A l'occasion d'un colloque de l'Office des Tunisiens à l'Étranger auquel j'avais participé, j'avais eu le droit à un cocasse cours d'adaptation aux us et coutumes locales.

Un des intervenants nous avait donné l'exemple d'une Canado-Tunisienne, paniquée parce que l'entreprise en Tunisie dans laquelle elle travaillait devait ouvrir à 8H, mais que les gérants arrivaient toujours dans les environs de 9H, voire plus tard.

Et lui de conclure en invitant les jeunes de la diaspora qui veulent venir travailler en Tunisie à faire des efforts. On se serait attendu au contraire. "El tounsi tounsi" dit-on. 

Repenser le travail

La philosophie du travail est une vaste construction. On retiendra avant tout que le travail est un "travail sur soi".

C'est pour l'homme l'occasion de se donner des exigences, et d'œuvrer à y répondre.

Pour certains chômeurs qui retrouvent un emploi, le travail aide à la reconstruction de leur vie. Ce n'est donc sans doute pas tant d'un travail qui se compte en nombre d'heures dont la Tunisie a besoin, que d'un travail sur l'état d'esprit.

Traditionnellement, la valorisation de la notion primaire de travail (le travail pour le travail) est l'œuvre d'une société bourgeoise. Peut-être est-ce pour cela que ce sont certains membres de la société civile, ou certains partis qui le prêchent. Ou peut-être est-ce plutôt que la situation économique tunisienne est celle d'un pays en construction, et que mon prisme de lecture en tant que Franco-Tunisienne est biaisé. 

Vers la fin d'un modèle tunisien?

L'économie française n'a pas tant à se prouver que l'économie tunisienne. Et aujourd'hui, des facteurs tels que la croissance, la productivité - bien que synonymes de tout et de rien - restent des critères sur lesquels la Tunisie est évaluée par agences et organisations internationales qui veillent au grain sur la réussite ou l'échec du modèle tunisien.

Souvent plus prompt à chercher le manque économique à gagner du côté des salariés, c'est le patronat tunisien, qui, à travers la voix de Hichem Helloumi, vice-président de l'UTICA, le 30 juin dernier sur Express FM, est le premier à avoir remis l'idée de la suppression de la séance unique à l'ordre du jour cet été-ci.

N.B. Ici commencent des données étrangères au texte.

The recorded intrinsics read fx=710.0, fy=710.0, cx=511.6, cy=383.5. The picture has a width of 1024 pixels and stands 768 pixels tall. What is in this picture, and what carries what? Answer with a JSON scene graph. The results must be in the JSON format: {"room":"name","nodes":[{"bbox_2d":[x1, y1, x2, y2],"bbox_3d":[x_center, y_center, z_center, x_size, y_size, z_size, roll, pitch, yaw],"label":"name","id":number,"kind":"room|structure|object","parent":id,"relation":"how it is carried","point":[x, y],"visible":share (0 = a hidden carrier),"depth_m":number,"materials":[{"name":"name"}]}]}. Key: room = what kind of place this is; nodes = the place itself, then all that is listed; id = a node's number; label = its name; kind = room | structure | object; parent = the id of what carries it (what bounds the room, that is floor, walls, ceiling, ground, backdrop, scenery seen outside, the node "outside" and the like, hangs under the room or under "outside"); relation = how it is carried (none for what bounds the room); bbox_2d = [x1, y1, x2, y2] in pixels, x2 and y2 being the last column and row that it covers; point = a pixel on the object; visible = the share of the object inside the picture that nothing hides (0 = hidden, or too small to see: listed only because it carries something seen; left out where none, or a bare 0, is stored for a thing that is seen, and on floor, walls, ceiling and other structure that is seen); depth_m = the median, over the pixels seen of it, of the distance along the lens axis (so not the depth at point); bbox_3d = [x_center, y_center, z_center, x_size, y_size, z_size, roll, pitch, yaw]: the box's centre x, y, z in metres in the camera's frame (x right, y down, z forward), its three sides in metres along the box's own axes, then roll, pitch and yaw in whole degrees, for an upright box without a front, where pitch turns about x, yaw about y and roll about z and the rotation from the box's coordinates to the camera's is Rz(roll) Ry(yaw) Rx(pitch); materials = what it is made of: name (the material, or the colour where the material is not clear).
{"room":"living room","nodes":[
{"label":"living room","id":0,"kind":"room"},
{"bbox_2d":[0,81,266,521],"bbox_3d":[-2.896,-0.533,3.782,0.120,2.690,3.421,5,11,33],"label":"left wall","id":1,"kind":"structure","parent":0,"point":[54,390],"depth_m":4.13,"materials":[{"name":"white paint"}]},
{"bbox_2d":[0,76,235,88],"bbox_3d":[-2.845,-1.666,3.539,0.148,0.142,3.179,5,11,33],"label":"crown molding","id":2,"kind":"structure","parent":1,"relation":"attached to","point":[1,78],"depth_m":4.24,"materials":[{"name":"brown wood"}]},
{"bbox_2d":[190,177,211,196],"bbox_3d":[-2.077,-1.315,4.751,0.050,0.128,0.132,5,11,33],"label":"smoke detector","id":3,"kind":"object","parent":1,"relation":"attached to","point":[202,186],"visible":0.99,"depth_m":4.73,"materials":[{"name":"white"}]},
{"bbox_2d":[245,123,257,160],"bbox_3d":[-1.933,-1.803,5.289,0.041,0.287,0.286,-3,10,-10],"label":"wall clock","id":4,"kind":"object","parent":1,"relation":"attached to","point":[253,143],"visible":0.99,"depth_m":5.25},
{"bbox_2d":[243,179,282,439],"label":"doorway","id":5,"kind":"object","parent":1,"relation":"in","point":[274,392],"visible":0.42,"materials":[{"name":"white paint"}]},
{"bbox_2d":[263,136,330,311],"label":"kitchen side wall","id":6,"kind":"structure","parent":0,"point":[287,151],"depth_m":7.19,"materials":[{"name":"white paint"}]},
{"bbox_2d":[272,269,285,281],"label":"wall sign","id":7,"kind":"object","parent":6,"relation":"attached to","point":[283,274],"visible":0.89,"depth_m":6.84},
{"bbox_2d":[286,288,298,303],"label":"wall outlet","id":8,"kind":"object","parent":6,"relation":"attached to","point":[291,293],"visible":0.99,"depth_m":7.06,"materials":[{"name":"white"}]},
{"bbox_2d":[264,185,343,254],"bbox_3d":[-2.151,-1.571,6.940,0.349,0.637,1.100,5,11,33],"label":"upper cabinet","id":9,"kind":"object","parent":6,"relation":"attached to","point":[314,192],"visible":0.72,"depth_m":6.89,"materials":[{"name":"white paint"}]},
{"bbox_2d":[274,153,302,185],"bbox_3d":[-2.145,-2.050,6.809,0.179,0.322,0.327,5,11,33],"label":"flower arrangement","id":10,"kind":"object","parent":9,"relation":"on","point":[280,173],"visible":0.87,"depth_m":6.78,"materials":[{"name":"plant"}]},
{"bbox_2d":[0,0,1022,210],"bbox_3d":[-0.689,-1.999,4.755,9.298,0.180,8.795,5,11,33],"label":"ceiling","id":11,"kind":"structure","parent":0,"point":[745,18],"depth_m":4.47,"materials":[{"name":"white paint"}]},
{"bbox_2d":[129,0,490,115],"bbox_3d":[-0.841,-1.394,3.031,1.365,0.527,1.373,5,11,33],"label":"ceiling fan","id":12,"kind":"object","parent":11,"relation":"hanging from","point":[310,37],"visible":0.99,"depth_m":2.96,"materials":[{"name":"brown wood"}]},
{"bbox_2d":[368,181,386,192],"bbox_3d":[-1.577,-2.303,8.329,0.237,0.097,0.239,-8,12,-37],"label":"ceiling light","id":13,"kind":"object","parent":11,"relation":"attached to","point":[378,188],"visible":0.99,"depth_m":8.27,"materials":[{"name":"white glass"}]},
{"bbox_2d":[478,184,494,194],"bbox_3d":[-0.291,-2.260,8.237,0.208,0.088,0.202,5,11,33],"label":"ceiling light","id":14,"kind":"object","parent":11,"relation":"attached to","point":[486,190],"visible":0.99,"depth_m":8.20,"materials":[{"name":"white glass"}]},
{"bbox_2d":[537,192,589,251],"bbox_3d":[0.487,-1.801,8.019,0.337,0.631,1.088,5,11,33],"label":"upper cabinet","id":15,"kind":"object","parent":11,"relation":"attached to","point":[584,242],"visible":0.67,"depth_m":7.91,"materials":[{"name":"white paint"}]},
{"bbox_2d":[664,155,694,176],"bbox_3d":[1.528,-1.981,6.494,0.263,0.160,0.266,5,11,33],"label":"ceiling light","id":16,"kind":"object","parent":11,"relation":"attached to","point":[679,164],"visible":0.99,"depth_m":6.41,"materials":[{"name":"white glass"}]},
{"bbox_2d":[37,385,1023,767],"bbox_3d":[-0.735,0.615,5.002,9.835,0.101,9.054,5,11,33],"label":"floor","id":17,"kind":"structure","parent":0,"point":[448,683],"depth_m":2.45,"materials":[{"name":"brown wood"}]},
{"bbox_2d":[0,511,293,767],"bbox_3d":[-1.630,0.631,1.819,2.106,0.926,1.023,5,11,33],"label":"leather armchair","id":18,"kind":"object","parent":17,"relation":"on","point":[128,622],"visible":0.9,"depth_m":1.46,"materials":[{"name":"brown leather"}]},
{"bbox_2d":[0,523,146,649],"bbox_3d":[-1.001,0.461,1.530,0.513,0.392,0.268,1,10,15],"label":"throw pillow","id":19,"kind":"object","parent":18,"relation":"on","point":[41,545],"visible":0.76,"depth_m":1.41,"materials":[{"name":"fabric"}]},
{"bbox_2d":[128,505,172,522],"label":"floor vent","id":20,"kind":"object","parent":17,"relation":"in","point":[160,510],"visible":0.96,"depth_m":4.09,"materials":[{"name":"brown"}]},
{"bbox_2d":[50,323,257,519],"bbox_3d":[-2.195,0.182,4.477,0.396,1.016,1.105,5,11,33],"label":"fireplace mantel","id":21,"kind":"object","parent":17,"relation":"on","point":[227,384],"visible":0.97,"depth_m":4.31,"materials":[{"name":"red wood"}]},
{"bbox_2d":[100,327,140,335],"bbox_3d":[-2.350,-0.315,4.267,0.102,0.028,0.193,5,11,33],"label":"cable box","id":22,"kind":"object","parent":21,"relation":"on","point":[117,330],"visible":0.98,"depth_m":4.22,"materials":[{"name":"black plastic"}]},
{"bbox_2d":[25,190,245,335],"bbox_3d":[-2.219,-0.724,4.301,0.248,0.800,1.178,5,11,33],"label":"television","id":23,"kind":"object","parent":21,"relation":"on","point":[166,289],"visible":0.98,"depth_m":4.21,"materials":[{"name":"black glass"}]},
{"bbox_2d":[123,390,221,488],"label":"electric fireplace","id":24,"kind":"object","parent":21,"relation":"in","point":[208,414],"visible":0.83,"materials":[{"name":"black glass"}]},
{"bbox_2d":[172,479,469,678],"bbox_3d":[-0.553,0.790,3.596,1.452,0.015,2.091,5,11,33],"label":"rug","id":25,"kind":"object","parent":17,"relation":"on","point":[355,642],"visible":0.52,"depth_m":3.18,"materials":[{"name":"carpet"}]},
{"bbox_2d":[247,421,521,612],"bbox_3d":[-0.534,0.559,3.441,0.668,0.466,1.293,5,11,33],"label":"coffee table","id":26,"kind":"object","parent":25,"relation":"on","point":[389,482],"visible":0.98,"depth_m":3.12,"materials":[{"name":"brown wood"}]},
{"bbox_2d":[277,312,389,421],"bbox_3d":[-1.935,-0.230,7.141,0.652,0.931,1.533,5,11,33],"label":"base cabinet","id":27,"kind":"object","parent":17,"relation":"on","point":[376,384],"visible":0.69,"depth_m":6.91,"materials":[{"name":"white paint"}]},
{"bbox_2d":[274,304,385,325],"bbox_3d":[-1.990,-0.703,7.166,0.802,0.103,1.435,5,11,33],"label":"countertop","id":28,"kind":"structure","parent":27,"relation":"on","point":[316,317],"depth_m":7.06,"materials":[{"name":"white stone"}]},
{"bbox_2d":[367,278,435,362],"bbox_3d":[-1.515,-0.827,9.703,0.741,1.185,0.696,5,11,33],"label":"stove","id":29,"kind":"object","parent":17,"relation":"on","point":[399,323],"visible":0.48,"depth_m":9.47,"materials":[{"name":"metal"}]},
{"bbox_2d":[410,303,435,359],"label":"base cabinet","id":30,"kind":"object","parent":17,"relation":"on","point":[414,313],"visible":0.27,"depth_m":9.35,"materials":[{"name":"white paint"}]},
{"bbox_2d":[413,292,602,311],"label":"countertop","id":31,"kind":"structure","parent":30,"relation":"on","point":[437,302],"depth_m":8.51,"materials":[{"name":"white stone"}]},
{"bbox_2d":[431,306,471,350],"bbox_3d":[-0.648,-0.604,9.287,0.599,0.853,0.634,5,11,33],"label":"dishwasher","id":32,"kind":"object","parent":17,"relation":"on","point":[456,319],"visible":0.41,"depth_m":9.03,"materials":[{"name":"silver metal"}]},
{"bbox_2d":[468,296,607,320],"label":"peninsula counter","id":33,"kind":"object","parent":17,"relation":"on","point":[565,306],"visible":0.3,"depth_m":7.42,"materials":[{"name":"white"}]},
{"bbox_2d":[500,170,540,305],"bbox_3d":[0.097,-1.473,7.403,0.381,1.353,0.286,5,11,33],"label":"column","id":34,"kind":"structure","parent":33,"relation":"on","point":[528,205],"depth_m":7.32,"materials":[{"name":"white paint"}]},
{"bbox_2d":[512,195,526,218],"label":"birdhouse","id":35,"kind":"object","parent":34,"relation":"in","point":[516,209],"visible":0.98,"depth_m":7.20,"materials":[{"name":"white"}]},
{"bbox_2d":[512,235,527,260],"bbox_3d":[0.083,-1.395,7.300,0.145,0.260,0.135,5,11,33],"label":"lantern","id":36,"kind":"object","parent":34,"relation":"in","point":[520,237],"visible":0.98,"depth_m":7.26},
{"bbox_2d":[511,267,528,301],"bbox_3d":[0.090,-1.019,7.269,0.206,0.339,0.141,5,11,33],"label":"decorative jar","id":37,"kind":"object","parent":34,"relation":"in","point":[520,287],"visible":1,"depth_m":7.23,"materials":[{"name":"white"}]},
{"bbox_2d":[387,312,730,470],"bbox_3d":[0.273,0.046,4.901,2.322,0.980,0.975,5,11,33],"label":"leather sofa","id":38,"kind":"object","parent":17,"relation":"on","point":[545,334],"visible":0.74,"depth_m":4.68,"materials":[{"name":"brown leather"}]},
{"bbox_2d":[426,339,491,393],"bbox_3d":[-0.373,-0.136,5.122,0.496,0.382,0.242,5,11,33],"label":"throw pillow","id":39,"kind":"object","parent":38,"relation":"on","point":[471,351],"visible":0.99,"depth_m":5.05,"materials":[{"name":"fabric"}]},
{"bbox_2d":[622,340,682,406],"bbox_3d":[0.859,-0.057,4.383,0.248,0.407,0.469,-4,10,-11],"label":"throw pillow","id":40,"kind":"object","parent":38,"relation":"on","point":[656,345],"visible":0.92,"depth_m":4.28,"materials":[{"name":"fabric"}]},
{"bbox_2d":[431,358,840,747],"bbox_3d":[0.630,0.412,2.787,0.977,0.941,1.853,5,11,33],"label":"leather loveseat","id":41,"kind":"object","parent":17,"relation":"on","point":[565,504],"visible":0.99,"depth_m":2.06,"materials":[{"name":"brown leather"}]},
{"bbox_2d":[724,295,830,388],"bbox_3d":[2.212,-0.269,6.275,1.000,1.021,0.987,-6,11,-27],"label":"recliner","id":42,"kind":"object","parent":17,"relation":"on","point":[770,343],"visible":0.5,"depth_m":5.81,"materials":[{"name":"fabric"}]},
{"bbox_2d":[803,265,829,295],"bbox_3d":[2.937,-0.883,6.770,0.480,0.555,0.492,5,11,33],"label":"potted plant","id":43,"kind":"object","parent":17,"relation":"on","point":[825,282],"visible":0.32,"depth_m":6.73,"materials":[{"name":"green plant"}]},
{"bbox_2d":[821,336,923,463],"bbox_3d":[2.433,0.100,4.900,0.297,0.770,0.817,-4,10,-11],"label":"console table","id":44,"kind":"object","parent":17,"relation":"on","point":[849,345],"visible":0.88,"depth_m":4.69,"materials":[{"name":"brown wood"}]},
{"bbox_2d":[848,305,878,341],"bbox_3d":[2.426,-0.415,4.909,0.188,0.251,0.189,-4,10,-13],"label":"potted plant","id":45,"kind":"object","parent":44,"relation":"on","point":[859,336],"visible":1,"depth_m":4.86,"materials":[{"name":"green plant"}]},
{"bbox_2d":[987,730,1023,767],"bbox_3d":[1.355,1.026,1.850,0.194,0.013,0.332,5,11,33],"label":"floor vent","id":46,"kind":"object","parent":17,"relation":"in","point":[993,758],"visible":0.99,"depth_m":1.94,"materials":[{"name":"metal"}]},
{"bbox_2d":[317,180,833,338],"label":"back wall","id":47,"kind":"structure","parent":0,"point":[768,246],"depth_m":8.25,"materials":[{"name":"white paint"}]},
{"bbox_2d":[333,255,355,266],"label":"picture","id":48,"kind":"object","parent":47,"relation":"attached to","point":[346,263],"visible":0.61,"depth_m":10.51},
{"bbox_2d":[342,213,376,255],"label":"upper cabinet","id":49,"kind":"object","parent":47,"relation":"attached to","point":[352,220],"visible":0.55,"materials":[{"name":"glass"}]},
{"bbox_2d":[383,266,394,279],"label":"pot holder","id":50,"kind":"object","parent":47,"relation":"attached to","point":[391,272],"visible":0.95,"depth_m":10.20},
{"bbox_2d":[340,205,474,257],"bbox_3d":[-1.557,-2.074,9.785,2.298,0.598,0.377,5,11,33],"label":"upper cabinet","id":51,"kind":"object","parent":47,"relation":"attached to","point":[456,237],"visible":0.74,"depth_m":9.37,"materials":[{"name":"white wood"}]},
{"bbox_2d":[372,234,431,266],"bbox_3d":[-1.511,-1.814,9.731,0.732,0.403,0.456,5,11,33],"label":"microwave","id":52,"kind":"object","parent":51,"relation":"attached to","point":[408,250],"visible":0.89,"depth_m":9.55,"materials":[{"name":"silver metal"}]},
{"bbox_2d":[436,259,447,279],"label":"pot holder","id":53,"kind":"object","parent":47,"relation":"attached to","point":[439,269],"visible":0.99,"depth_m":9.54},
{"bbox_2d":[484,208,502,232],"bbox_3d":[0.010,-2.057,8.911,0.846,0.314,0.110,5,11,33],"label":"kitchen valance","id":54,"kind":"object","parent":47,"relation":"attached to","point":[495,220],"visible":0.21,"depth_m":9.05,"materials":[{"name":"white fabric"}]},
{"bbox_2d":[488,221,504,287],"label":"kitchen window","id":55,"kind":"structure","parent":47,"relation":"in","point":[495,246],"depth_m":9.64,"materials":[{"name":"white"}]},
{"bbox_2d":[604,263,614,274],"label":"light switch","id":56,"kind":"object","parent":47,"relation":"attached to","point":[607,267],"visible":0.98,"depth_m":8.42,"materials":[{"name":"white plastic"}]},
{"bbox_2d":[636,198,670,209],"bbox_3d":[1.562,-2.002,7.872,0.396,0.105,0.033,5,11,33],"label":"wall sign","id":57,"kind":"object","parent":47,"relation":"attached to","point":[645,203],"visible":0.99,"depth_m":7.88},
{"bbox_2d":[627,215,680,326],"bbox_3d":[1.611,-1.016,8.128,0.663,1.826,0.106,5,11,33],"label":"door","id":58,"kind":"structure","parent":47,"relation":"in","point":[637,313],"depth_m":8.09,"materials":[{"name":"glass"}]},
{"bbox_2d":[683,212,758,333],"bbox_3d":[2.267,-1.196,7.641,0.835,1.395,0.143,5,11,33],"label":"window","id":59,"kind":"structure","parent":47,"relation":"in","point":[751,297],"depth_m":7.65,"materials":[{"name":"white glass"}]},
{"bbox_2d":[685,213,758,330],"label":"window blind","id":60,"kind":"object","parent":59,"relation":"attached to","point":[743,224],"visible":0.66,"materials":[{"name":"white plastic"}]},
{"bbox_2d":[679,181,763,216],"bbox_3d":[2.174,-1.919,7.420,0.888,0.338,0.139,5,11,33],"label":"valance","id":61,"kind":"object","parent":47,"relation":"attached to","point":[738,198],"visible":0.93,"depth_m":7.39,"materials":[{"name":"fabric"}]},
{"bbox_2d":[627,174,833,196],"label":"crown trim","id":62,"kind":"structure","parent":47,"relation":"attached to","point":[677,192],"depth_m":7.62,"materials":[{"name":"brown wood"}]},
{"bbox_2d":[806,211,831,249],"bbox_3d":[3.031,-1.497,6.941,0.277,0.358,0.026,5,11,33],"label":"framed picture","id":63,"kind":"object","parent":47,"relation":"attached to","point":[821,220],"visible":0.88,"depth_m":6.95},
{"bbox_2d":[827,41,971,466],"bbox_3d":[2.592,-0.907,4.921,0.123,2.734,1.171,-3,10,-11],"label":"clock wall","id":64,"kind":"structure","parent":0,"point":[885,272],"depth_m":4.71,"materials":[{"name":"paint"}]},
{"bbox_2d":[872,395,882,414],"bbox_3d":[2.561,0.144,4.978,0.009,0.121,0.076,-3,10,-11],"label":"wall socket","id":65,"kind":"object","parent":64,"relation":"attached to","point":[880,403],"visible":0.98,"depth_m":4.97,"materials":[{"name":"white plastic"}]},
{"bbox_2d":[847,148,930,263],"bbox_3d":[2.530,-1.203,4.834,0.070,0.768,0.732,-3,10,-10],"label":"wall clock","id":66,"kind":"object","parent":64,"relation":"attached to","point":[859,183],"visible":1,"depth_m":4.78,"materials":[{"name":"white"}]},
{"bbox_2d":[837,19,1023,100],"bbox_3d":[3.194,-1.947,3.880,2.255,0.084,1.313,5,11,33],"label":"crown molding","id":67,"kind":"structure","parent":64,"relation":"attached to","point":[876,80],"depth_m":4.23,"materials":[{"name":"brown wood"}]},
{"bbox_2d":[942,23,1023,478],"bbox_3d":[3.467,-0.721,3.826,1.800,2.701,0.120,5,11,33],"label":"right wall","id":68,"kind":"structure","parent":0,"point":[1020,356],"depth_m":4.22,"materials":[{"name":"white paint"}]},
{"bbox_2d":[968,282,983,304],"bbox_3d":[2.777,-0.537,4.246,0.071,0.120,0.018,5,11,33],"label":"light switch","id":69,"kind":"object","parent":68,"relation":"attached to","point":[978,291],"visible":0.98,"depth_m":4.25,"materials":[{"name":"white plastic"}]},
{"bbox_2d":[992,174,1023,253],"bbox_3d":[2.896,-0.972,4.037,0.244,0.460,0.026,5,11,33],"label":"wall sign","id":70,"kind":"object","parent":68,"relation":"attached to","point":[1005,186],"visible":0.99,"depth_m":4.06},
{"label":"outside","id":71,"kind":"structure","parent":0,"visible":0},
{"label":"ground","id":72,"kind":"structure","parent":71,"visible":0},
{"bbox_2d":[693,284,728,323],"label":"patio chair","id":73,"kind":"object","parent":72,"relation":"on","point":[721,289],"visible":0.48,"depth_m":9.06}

Baignée dans un contexte français de tensions sociales autour de la loi travail - loi qui mènera à une flexibilisation mais sans doute aussi à une précarisation de l'emploi - je ne peux que conseiller à la Tunisie d'aller dans le sens contraire de l'idéologie qui s'y développe, et d'œuvrer plutôt à la protection de ses acquis sociaux.